First, with reference to your initial post, presumably all proof requires presuppositions of some sort, and these presuppositions are often philosophical.
Secondly, geocentricism itself rests obviously on a range of philosophical assumptions derived from ancient Greek philosophy. So I don't think we can get very far with the dichotomy between proof vs. philosophical presupposition.
The functioning of any geocentric model may presuppose Greek Philosophy, the proof not so. Causality and implication are opposite directions in reasoning.
Third, you use the phrase "prove conclusively." (cf. Mr. Y’s use of "know conclusively"). One frequently finds criticisms ofscientific theories amongst creationists to the effect that such and such a scientific theory has not been proven "conclusively."
This observation also undercuts a widely held argument against the earth orbiting the sun, namely that the moon would not beable to keep up with the earth in its revolution. Galileo showed that Jupiter's moons had no problem with this. Hence, it should not be a problem for the earth.
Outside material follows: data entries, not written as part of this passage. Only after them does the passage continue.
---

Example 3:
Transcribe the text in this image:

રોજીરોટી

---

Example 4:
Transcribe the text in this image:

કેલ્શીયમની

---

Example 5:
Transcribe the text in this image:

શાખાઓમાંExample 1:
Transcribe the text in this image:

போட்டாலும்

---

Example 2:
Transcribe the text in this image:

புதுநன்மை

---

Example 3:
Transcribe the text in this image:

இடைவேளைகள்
4) Geocentric cosmology requires the earth to be stationary. But we know now, in a way neither Copernicus nor any of the early modern scientists could have, that it rotates on its axis. ...
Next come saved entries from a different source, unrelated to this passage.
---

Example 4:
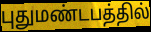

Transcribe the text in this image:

புதுமண்டபத்தில்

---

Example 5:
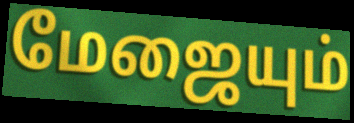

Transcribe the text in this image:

மேஜையும்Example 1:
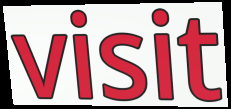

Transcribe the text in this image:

visit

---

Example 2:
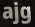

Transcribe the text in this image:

ajg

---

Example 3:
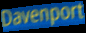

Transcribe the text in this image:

Davenport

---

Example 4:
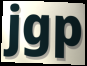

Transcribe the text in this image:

jgp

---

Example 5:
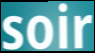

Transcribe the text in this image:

soir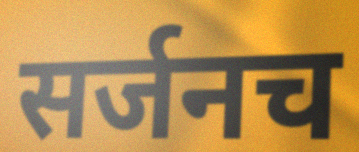
सर्जनचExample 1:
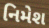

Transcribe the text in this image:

નિમેશ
a) ... In addition to the 1851 Foucault pendulum experiment, there is ...
b) ... the repeated evidence drawn from the orbits of artificial satellites. Suppose you launch a satellite from Cape Kennedy. It goes 100 miles above the earth moving Southeast, at an angle of 30 degrees to the equator. Once the satellite is launched, the plane of its orbit stays relatively fixed. There is no significant force exerted on the satellite to alter this aspect of its orbit. Now, if the earth is not rotating, the satellite should pass over Cape Kennedy once in every orbit. But it does not. It passes over Alabama after the first orbit, Louisiana at the end of its third, and so on further west at the completion of each successive orbit. This can only happen if the earth is rotating. Hence, geocentricism cannot be true or it must modify its claim about the stationary nature of the earth, which would run contrary to both Ptolemaic and Tychonic geocentricism.
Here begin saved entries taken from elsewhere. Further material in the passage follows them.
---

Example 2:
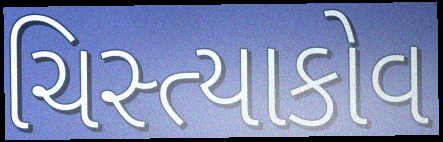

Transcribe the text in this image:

ચિસ્ત્યાકોવ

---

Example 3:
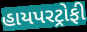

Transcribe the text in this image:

હાયપરટ્રોફી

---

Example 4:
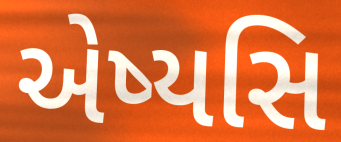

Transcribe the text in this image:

એષ્યસિ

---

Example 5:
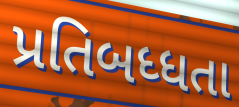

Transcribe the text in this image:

પ્રતિબધ્ધતા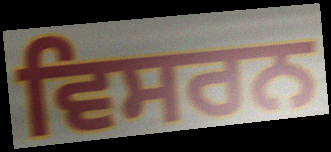
ਵਿਸਰਨ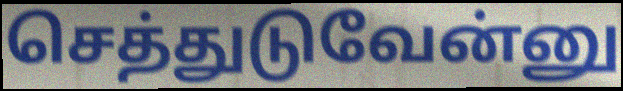
செத்துடுவேன்னு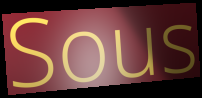
Sous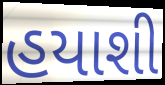
હયાશી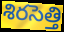
శిరసెత్తి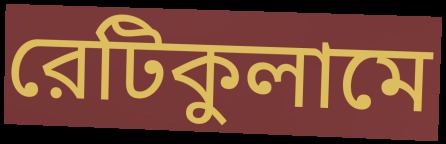
রেটিকুলামেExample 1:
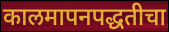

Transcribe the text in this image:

कालमापनपद्धतीचा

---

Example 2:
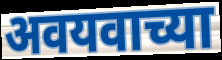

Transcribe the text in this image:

अवयवाच्या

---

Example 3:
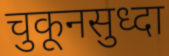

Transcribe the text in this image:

चुकूनसुध्दा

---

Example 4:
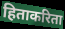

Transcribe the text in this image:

हिताकरिता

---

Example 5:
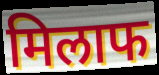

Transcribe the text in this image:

मिलाफ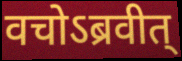
वचोऽब्रवीत्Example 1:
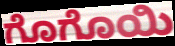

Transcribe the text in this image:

(5) Johannes Kepler's laws of planetary motion (later fine-tuned in Newtonian mechanics) provide a simple explanation for why the planets are in the positions they are at each day of the year on a heliocentric model. Ockam's razor or the principle of economy says that we should not multiple entities or laws beyond necessity. Kepler's "elliptical orbit" did everything and more than Ptolemy's intricate system of cycles and epicycles. It ought to be preferred solely on this basis. And the mathematics is simpler than Tychonic geocentricism. But of course Kepler's position has a distinct advantage elsewhere, namely that it explains *why* the planets move as they do. Brahe's system, even if physically possible, leaves rather inexplicable why it is that the planets have such orbits. What physical laws would explain such motions? None. This brings us to the next point.
(6) Newtonian physics implies that a smaller mass object (earth) cannot be the center of orbit for a larger mass object (sun), much less the sun plus the rest of the planets. Objects will orbit around a common center of mass. Where one object has significantly more mass than another, the center of mass lies to the center of the object with greater mass. Hence, it certainly looks as if geocentricism is inconsistent with Newtonian physics.
7 ... Stellar parallax is quite important. The 16th century astronomer Tycho Brahe objected to heliocentric cosmology on precisely this basis. He said we should expect the parallax phenomenon if heliocentricism is true, but we don't observe it. Conversely, if geocentricism is true, we should not expect this. He then noted that his detailed observations produced no evidence of stellar parallax.
(8) A final bit of evidence in support of heliocentricism relates to the existence and orbits of extra-solar planets. Astronomers continue to build an impressive case for the existence of planets outside our own solar system but that orbit around their own star. The current number is around 63 (including the 11 most recent candidates discovered last month). The number and details of such planets is likely to increase dramatically in the next 10 to 20 years with the advancement and employment of new telescopic technology. These discoveries, pending further verification, support the idea that heliocentric systems exist elsewhere in the cosmos. Such discoveries provide additional weight to the view that our system is heliocentric.